1 year ago: See above.
I love: Fattening food
I feel: Silly
I hate: GWB, he is the source of all evil.
I hide: Under the bed.
I miss: The point
I need: A drink

Stormy weather

Yesterday I checked the weather before I left the house and was assured it was going to be sunny and in the 80's. Not so much, until well into the afternoon. So, this morning when they were predicting a fairly dramatic drop in temperature and rain, I was all, "Oh, sure." I headed out of the house in a short sleeved shirt and it was plenty warm, even at 5:30 and the sky was less than threatening. By mid afternoon, black clouds had rolled in and a thunder squall, complete with some rather showy lightening and torrential downpours put in an appearance and the temperature dropped like a rock. Then as quickly as it started the rains stopped. Being one for dire predictions, I assumed that the weather gods would wait until I was half way across the Mass. Ave. bridge and the heavens would open again. To my surprise, the weather held until I had made it safely to my door.

If the prognosticators are to be believed, it will continue rainy and chilly over the next couple of days.

I imagine you are waiting to hear me start complaining bitterly about the weather. Sorry kids, I just can't do it. While the rain is going to impinge on my short term enjoyment of the great outdoors, a) we need the rain, it's been a very dry winter in old New England, and b) more importantly my garden could use a good drenching.

By the time late summer, early autumn rolls around I will be about gardened out. I will have become tired of dealing with weeds, vandals, insects of the bloodthirsty variety as well as those insects that will be trying to use my horticultural experiments as a buffet, and just the obligation of it all.

But it is spring. Plants that were mere shoots struggling out of the ground a few weeks ago are racing skyward. Tiny dry seeds I planted less than 2 weeks ago are already shoots. I am in the first joy of discovering new volunteers (what we call plants that arrive in our plots courtesy of avian alimentary tract.) and which annuals have graciously reseeded themselves.

Among the things that seem to be coming up in abundance right now are lupine, shirley poppies, california poppies and portulaca.

There is also the bane of my existence, bindweed as well as wild garlic which I will once again vainly engage in combat against.

All of my spring bulbs have already bloomed and faded, In their place perennial geraniums and bachelor buttons are getting ready to put on their modest show, my climbing roses that I like to think of as natures barbed wire, which will help thwart entry into my garden by the nocturnal cruisers in the park from trampling my flower beds are budding with clematis twining its way through the canes.

Spring is really here. Rainy or sunny, all working in concert to promote this fecund, even randy season.

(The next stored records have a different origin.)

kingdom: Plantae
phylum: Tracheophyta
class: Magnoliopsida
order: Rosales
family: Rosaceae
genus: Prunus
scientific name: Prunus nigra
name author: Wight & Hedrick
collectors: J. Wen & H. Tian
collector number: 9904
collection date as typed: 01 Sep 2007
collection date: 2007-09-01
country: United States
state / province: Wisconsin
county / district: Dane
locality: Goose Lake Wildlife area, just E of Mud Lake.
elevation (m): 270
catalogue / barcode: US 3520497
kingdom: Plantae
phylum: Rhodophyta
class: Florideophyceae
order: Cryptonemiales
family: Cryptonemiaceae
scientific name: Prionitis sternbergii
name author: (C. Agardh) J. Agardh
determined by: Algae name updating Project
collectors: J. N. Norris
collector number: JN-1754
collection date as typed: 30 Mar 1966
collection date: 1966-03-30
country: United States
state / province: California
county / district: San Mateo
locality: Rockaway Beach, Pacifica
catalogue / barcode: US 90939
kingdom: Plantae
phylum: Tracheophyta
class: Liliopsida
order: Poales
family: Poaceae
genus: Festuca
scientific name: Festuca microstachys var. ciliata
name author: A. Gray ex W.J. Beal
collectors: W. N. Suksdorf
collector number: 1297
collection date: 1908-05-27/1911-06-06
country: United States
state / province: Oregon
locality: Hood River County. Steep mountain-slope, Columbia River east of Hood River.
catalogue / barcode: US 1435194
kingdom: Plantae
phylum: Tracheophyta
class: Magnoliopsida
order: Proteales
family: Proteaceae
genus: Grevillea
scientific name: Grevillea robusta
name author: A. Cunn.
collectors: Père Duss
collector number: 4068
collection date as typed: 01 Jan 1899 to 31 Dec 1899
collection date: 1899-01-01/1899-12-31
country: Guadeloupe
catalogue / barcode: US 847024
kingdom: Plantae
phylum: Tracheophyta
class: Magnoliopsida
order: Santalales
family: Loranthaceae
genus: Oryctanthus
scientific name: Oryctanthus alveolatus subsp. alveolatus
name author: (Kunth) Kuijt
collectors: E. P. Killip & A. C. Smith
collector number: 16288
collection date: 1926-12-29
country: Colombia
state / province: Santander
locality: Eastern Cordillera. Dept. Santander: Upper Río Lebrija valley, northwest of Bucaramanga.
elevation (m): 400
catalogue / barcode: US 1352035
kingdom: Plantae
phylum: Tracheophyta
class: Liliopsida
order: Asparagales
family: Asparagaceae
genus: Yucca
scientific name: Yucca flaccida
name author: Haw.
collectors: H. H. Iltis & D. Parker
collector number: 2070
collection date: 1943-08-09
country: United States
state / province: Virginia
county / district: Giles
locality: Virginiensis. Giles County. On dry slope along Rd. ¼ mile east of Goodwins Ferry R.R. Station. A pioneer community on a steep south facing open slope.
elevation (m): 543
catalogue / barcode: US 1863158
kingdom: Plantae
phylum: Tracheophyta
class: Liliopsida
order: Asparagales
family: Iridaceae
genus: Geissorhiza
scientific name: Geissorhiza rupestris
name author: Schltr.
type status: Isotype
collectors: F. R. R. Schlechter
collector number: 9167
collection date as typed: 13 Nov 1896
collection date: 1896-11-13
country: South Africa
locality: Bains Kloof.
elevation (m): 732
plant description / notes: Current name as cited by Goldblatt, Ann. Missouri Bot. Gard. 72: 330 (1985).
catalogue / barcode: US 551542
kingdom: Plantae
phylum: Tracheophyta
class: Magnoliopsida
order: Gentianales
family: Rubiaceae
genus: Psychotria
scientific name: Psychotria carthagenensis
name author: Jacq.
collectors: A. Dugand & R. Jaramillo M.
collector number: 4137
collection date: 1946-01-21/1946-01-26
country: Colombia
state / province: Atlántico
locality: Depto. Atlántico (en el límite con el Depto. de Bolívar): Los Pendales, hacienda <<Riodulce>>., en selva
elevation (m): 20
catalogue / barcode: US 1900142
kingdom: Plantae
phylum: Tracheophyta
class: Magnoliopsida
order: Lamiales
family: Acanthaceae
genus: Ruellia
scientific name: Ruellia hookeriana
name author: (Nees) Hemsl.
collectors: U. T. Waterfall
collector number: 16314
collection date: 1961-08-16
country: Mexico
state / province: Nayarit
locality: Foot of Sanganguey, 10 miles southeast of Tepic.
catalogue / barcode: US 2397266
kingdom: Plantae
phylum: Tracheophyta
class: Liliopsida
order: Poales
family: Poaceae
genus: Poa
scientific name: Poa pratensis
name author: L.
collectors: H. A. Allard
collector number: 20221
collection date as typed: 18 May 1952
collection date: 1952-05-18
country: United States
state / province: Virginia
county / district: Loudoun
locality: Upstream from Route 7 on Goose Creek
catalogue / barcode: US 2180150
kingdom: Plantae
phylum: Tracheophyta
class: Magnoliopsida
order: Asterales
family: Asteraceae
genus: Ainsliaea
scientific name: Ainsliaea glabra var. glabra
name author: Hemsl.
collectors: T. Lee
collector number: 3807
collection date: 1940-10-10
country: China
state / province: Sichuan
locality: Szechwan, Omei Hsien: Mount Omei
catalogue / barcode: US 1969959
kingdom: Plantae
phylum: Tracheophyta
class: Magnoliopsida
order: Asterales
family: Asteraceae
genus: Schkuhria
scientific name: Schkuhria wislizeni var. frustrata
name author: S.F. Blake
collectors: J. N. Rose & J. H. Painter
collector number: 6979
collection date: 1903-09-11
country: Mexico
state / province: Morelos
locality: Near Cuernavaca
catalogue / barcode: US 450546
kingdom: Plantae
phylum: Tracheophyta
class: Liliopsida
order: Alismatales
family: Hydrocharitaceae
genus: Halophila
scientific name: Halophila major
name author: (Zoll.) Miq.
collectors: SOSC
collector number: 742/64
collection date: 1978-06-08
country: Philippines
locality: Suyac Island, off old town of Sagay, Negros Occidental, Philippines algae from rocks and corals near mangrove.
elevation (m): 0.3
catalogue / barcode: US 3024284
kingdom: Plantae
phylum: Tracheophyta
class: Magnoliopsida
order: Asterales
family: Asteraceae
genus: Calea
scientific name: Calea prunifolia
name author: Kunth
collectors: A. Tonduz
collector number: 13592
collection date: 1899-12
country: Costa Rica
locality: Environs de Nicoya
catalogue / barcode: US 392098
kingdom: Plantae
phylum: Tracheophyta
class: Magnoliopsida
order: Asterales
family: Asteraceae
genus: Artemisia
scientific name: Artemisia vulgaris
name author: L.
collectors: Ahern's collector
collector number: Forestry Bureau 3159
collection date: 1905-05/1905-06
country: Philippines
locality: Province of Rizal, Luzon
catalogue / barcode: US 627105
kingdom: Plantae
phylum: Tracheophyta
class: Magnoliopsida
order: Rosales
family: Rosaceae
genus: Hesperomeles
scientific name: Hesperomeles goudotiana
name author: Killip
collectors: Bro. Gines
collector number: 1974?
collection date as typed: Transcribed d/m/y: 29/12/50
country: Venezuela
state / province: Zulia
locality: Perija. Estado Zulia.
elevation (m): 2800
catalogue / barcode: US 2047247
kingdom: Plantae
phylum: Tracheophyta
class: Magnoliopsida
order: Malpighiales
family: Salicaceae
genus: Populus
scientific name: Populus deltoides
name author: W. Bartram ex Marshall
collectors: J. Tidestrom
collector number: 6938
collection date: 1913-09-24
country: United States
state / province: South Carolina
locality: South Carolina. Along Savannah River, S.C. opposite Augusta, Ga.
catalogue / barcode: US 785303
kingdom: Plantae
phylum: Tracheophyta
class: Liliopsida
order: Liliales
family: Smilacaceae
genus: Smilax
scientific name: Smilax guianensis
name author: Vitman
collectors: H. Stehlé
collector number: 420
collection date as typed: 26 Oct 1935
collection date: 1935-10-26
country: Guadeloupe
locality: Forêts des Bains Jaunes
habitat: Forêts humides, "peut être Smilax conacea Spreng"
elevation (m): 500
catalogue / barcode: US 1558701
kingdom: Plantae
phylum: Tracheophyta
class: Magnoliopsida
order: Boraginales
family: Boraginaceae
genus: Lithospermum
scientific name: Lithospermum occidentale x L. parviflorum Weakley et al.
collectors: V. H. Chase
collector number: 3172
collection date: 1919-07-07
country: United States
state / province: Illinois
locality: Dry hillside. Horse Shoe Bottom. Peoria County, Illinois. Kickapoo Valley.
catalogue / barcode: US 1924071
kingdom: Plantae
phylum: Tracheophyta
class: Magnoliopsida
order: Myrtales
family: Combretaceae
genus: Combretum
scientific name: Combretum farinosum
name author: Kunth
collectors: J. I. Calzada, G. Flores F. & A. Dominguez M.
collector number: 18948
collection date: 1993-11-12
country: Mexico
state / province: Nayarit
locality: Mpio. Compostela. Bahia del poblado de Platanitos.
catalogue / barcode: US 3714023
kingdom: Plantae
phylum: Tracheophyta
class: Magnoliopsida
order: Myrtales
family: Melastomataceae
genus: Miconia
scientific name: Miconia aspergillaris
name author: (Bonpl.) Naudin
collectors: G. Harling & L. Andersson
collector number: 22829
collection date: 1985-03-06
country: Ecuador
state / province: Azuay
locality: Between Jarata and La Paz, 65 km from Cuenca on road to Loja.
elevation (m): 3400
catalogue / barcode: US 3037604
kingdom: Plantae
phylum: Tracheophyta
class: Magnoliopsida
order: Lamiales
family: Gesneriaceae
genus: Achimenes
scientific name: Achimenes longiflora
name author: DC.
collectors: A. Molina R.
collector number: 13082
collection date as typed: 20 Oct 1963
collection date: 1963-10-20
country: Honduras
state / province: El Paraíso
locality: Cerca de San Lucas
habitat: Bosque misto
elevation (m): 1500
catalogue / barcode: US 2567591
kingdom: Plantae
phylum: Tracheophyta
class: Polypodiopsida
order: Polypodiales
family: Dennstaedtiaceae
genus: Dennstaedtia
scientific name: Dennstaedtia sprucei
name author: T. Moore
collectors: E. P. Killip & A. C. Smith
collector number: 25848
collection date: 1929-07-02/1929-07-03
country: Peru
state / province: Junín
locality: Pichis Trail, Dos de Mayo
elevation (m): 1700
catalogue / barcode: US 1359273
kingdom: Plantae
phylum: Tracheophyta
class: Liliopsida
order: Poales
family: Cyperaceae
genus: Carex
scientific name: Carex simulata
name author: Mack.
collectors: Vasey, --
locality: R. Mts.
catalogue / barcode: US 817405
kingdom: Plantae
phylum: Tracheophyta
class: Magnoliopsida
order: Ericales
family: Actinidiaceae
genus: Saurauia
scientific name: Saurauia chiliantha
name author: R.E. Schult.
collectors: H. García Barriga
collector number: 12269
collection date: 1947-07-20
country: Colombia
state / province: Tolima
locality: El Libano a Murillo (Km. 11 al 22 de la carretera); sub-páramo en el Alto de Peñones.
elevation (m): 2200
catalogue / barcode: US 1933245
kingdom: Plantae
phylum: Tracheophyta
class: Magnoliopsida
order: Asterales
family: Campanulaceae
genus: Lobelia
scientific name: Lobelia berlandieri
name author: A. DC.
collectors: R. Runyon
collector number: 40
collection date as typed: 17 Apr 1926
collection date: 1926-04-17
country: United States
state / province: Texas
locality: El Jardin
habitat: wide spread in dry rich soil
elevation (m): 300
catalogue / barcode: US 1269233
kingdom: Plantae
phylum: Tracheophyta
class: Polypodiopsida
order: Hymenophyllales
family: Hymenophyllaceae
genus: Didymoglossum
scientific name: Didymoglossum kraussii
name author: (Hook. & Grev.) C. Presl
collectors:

Renewing, promising, bringing hope.

The hot days of summer are ahead, bringing its own mood and agenda. Picnics, lazy days when it is good to just sit in the sun and be alive. But for now it is a busy time. Weeding, editing, visiting, renewing seasonal friendships, enjoying the seemingly unlimited possibilities that the time of year brings with it.

It has been a rather tough 3 weeks here in Ganome land. I have been a little stretched and patience is rather thin on the ground, but days like today give me hope. It may just be the time of year and the mood of renewal, watching as nature reasserts the reproductive prerogative. Whatever is keeping me buoyed up, I am willing to take it. Because it's spring and I have hope.

Monday, May 14, 2007


We were talking this afternoon and a coworker mentioned Monkey's birthday was coming up.

Monkey: "That's right, I'll be 31."

Me: "Oh, you'll be a prime number this year."

I have spent far too much time around nerds.